Klinsmann is confident that no other country can match Germany’s potential at the minute, and that is largely down to Low’s faith in youth. “He experiments and allows them to make mistakes" said the former United States boss, and the experiments made great viewing for those around the world watching on TV. Low has used a 3-4-3 formation in recent months, following on from some of Europe’s top teams this season who have highlighted the solidity and pace the system can bring. This has allowed players such as Bayern’s Joshua Kimmich and Koln’s Jonas Hector to flourish in respective wing back positions, and has seen PSG’s Julian Draxler impress as he picked up the tournaments golden ball by captaining the new generation of German superstars. These players grabbed the opportunity with both hands in Russia, and looked like naturals in the winning environment. The desire to become champions is engrained in to the German psyche.

It is not the performance of Germany this summer which is has been the most impressive aspect, it is more to the fact at how much more dominant it could have been. Low’s Confederations Cup squad included seven players that were eligible to represent the U21s in Poland, emphasising the strength of the national side at all levels. Matthias Ginter, Sule, Kimmich, Goretzka, Can, Brandt and Werner could all have featured for the U21 side, yet stepped up impress their manager in a squad which he described as “not as experienced as other choices would have been.”

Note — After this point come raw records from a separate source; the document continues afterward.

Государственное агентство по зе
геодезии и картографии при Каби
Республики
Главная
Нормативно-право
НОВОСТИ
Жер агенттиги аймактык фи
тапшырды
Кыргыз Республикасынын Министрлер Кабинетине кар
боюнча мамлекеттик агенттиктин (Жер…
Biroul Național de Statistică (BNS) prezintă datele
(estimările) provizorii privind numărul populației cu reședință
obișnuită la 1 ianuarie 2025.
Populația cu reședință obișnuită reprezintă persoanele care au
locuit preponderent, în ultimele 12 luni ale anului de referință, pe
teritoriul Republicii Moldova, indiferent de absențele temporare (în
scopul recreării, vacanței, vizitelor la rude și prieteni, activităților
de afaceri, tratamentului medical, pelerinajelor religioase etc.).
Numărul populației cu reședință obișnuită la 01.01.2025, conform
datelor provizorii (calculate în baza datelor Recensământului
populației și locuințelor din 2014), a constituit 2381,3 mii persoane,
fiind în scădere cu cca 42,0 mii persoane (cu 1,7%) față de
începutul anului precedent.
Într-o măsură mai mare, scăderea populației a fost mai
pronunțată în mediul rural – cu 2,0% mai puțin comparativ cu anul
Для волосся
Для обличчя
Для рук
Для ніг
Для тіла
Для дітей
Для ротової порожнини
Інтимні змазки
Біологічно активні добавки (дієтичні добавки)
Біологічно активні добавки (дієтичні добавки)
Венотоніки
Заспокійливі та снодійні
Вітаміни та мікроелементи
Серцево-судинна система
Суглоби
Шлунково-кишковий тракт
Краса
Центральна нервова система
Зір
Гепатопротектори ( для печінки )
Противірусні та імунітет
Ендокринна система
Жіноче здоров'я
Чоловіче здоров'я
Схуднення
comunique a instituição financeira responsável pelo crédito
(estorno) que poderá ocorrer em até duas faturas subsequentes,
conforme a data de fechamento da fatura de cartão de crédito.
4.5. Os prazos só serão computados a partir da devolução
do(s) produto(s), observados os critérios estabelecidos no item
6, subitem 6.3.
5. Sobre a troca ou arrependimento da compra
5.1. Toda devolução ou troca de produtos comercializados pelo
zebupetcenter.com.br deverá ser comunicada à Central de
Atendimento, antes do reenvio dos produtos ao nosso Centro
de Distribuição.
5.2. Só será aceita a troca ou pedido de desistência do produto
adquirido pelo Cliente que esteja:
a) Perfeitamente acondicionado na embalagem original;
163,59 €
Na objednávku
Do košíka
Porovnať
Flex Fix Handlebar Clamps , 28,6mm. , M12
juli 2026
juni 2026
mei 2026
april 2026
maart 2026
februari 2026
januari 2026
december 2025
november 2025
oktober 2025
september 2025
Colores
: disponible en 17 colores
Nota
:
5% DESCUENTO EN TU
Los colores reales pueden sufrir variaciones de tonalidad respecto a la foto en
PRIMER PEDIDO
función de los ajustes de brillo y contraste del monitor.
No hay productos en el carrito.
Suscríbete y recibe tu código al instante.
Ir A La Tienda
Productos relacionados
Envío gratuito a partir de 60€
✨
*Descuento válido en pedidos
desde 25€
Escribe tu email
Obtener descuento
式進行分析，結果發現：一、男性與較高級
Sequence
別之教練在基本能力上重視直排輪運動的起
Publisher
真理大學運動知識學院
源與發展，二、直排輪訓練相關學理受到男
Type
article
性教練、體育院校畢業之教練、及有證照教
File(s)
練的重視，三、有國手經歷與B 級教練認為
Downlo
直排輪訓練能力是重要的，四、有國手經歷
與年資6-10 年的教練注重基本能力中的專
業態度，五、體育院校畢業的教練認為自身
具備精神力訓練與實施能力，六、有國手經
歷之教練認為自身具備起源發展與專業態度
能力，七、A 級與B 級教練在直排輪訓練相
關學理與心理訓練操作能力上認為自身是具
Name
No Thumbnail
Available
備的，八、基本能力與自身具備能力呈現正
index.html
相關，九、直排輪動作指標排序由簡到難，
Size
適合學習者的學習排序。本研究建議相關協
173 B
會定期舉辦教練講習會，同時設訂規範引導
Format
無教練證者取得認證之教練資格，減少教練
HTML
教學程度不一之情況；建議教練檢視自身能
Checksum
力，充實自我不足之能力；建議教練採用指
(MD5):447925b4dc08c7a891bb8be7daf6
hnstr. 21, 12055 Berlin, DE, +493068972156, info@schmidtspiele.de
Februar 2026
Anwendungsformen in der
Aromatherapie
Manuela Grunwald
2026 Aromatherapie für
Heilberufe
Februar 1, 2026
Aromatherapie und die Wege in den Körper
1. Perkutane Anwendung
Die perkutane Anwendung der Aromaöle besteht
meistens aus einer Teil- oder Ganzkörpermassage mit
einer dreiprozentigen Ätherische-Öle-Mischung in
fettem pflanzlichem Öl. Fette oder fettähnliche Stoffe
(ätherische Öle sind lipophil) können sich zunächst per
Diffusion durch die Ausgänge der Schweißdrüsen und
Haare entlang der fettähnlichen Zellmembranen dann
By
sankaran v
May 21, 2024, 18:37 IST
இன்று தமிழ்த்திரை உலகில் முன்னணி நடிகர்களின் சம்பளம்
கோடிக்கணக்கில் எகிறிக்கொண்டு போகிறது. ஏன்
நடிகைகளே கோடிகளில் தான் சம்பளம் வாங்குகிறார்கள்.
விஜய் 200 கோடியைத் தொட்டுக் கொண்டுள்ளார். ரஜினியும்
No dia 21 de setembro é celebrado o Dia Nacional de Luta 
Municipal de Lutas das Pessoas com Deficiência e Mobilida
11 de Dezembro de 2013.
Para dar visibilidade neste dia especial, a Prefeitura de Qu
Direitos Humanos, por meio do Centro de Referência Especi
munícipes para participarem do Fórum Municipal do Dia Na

Many would have wondered three years ago whether it could get any better for Low, after his side embarrassed Brazil in a 7-1 win before defeating Messi’s Argentina in the World Cup final. However, the best is yet to come for Germany. They boast a conveyor belt of supreme talent that might just give their manager a headache in 10 months’ time, but the 57-year old is unlikely to fret as he approaches his sixth major tournament. "Whenever there's a tournament and you nominate a squad there's always a debate,” said Low after his side beat Chile on Sunday, “but I can fully live with these decisions. I feel vindicated and I believe we have really out-done expectations here.” The expectations for Low and his team are only likely to grow in size as we run down the clock to the world footballs biggest event in Russia next summer.